[Collected data]
========
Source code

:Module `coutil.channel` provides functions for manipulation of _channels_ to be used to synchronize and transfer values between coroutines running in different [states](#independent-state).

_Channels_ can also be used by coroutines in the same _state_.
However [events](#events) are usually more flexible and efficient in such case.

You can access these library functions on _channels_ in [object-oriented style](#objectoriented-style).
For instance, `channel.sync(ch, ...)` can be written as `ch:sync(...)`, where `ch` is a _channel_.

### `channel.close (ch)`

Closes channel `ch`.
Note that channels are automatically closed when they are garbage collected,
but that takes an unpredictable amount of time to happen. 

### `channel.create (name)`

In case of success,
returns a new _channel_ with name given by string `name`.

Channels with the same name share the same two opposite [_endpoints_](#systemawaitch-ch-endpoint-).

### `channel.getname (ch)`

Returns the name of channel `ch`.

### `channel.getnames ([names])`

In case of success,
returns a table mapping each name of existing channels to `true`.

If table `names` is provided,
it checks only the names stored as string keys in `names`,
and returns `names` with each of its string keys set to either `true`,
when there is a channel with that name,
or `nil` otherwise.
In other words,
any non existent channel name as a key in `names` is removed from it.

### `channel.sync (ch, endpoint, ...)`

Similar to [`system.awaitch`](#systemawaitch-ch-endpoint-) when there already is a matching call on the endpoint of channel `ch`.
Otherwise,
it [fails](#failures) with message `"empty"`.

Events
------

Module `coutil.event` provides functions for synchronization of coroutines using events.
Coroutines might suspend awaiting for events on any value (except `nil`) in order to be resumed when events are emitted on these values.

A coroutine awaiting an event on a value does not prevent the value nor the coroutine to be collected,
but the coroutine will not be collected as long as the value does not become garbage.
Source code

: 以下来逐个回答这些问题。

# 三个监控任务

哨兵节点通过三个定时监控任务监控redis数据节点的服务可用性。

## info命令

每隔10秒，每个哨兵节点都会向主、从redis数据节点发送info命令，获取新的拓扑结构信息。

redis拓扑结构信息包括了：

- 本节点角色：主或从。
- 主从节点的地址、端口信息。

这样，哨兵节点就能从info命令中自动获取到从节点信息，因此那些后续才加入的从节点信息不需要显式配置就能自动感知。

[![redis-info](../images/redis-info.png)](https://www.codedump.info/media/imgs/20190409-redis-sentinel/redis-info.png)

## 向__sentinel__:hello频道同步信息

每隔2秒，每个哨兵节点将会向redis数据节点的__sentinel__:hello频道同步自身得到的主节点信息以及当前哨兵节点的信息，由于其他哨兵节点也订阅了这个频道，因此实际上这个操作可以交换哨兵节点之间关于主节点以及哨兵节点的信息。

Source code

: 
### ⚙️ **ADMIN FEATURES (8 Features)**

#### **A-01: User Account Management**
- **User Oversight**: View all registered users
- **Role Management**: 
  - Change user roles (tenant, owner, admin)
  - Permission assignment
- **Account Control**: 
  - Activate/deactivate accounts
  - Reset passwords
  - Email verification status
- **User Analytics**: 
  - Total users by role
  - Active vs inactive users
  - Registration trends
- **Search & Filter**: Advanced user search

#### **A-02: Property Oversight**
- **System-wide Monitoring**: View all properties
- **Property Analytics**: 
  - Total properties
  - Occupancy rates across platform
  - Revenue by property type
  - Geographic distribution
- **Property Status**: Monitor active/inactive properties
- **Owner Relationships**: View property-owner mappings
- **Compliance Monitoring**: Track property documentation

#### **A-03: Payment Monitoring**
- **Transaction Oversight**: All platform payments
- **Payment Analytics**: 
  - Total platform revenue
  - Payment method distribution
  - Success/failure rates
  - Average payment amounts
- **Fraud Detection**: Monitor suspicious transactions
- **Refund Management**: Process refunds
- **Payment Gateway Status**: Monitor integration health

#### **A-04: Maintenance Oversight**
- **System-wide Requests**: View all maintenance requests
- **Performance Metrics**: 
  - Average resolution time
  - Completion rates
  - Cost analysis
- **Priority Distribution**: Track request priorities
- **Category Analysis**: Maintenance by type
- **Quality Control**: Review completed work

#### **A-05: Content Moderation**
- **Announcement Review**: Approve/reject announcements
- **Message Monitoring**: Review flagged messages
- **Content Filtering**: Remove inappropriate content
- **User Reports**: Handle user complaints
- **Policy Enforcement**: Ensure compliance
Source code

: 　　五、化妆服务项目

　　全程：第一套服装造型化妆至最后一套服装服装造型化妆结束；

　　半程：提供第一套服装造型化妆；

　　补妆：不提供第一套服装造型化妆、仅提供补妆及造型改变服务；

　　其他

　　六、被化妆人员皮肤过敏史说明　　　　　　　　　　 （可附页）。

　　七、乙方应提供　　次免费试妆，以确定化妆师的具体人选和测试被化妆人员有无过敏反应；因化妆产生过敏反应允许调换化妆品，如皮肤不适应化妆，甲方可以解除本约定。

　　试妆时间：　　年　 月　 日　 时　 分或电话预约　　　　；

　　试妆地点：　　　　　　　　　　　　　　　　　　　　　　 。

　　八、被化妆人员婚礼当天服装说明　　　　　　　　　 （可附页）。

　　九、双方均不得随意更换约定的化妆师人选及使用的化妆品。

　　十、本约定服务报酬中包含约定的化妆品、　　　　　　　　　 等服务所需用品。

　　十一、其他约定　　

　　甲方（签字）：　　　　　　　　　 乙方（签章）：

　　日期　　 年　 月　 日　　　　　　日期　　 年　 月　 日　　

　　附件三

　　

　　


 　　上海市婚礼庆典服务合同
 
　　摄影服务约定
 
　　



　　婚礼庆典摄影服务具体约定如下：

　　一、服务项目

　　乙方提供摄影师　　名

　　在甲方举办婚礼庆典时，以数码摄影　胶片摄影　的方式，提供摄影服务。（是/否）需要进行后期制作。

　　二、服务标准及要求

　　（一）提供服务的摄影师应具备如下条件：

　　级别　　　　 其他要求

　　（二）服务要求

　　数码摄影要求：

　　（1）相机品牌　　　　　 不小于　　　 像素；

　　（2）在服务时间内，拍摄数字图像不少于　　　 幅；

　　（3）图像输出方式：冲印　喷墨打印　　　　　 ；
========
_TASK REQUIREMENTS_
Output only an exact transcription of the lines above from the one with "any non existent" up to and including the one with "A coroutine awaiting".

_OUTPUT FOR THIS EXERCISE_
any non existent channel name as a key in `names` is removed from it.

### `channel.sync (ch, endpoint, ...)`

Similar to [`system.awaitch`](#systemawaitch-ch-endpoint-) when there already is a matching call on the endpoint of channel `ch`.
Otherwise,
it [fails](#failures) with message `"empty"`.

Events
------

Module `coutil.event` provides functions for synchronization of coroutines using events.
Coroutines might suspend awaiting for events on any value (except `nil`) in order to be resumed when events are emitted on these values.

A coroutine awaiting an event on a value does not prevent the value nor the coroutine to be collected,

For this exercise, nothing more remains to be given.